• [TASK OBJECTIVE]: When copying the records below, omit any image and print everything else exactly.

• [THE DATA]:
____

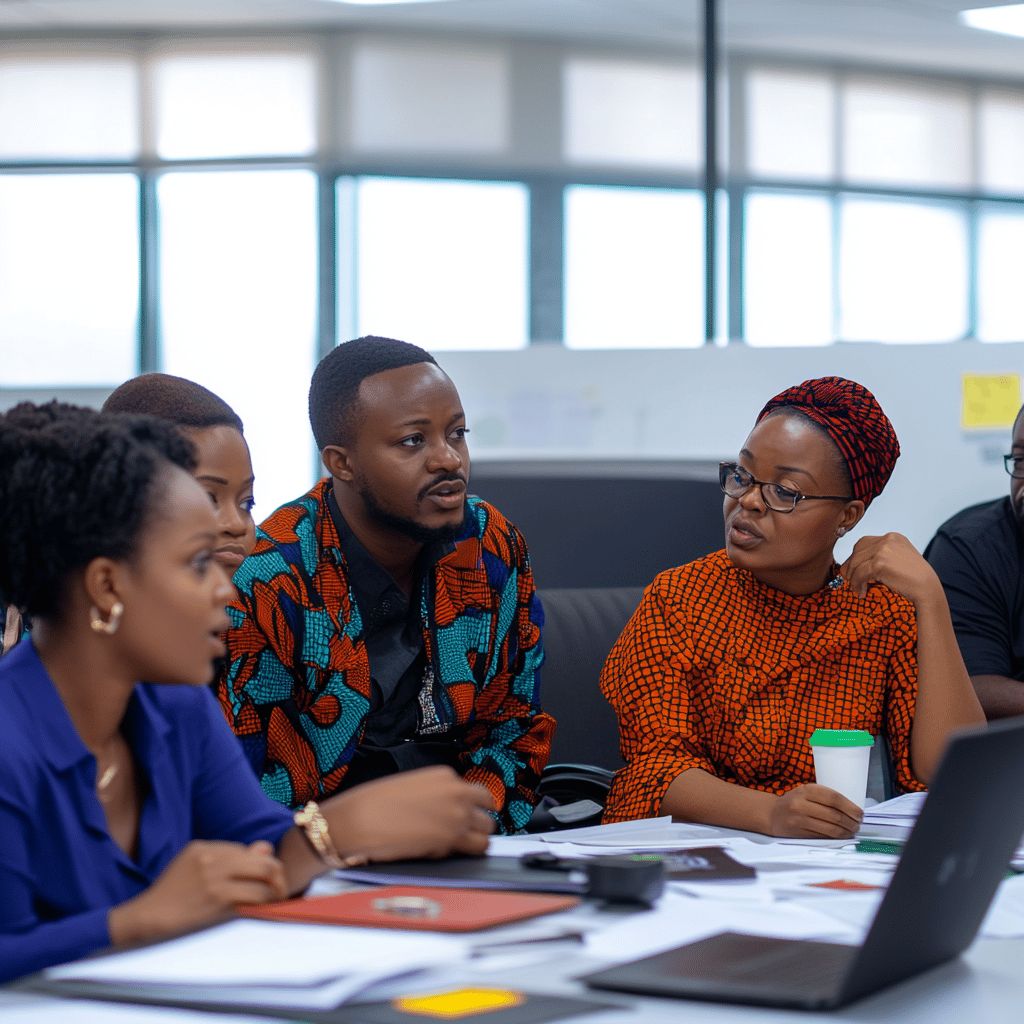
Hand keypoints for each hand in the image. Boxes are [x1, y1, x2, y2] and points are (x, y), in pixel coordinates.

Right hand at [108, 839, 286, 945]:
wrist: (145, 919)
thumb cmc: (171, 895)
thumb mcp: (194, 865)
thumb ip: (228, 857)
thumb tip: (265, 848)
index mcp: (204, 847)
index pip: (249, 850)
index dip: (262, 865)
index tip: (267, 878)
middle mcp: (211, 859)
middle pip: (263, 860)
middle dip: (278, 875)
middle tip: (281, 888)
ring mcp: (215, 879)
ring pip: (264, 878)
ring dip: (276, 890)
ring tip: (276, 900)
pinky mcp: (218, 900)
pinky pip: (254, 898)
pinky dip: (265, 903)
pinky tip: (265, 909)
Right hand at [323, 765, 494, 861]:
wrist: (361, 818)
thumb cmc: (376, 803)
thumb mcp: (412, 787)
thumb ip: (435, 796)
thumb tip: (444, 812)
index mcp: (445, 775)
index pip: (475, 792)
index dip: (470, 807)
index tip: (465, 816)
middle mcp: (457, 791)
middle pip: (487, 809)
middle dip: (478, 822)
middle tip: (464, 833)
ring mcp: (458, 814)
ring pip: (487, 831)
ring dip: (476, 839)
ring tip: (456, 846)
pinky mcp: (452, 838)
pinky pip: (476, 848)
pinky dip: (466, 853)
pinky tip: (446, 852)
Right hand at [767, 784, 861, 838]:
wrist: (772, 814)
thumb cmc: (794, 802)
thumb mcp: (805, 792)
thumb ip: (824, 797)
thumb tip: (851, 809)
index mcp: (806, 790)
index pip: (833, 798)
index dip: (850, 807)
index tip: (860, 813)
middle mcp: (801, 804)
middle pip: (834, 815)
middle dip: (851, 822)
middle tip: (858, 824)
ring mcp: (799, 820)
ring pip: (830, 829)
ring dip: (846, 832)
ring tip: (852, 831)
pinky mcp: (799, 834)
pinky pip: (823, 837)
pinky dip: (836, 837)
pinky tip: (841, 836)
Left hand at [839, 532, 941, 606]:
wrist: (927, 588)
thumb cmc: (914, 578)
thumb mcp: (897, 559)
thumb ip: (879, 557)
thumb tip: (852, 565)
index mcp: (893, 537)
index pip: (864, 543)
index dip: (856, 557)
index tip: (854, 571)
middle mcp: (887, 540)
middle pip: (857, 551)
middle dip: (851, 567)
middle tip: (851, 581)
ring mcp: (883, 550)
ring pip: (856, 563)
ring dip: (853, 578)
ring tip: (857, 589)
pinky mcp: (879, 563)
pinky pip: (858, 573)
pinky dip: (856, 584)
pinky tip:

____

• [RESPONSE]:
Hand keypoints for each hand in the image. Boxes are [x1, y1, x2, y2] and points are (x, y), in pixel coordinates.

Right hand at [108, 839, 286, 945]:
wrist: (145, 919)
thumb cmc: (171, 895)
thumb mcp: (194, 865)
thumb ip: (228, 857)
thumb tip: (265, 848)
index mcp: (204, 847)
index pip: (249, 850)
index dip: (262, 865)
index tip: (267, 878)
middle mcp: (211, 859)
middle pip: (263, 860)
middle dip: (278, 875)
middle tip: (281, 888)
ring mcp: (215, 879)
ring pip: (264, 878)
ring dip: (276, 890)
ring tip: (276, 900)
pinky mcp: (218, 900)
pinky pip: (254, 898)
pinky dip: (265, 903)
pinky tip: (265, 909)
Right hand at [323, 765, 494, 861]:
wrist: (361, 818)
thumb cmc: (376, 803)
thumb mcp: (412, 787)
thumb ip: (435, 796)
thumb tip: (444, 812)
index mcp: (445, 775)
index pip: (475, 792)
index dip: (470, 807)
index tip: (465, 816)
middle mcp: (457, 791)
middle pip: (487, 809)
middle dip: (478, 822)
middle tip: (464, 833)
ring mcp: (458, 814)
ring pip: (487, 831)
ring dip: (476, 839)
ring tip: (456, 846)
pinky mcp: (452, 838)
pinky pip: (476, 848)
pinky dip: (466, 853)
pinky tip: (446, 852)
Right hand at [767, 784, 861, 838]:
wrist: (772, 814)
thumb cmc: (794, 802)
thumb mcp: (805, 792)
thumb ip: (824, 797)
thumb tip: (851, 809)
index mcp: (806, 790)
index pip: (833, 798)
index dip: (850, 807)
index tip: (860, 813)
middle mcp: (801, 804)
middle pip: (834, 815)
middle dip: (851, 822)
middle tip: (858, 824)
ring mcp: (799, 820)
ring pip: (830, 829)
ring dip: (846, 832)
ring tip: (852, 831)
pinky mcp: (799, 834)
pinky pip: (823, 837)
pinky dip: (836, 837)
pinky tip: (841, 836)
Left hand at [839, 532, 941, 606]:
wrist: (927, 588)
thumb cmc: (914, 578)
thumb mcp: (897, 559)
thumb ip: (879, 557)
thumb tip: (852, 565)
index mcp: (893, 537)
index pip: (864, 543)
index dip: (856, 557)
index tip: (854, 571)
middle mcp: (887, 540)
middle pip: (857, 551)
middle dip: (851, 567)
middle tip: (851, 581)
ring mcp: (883, 550)
ring pip: (856, 563)
ring dip: (853, 578)
ring tip: (857, 589)
pinky mcp: (879, 563)
pinky pip: (858, 573)
pinky dip: (856, 584)
pinky tip:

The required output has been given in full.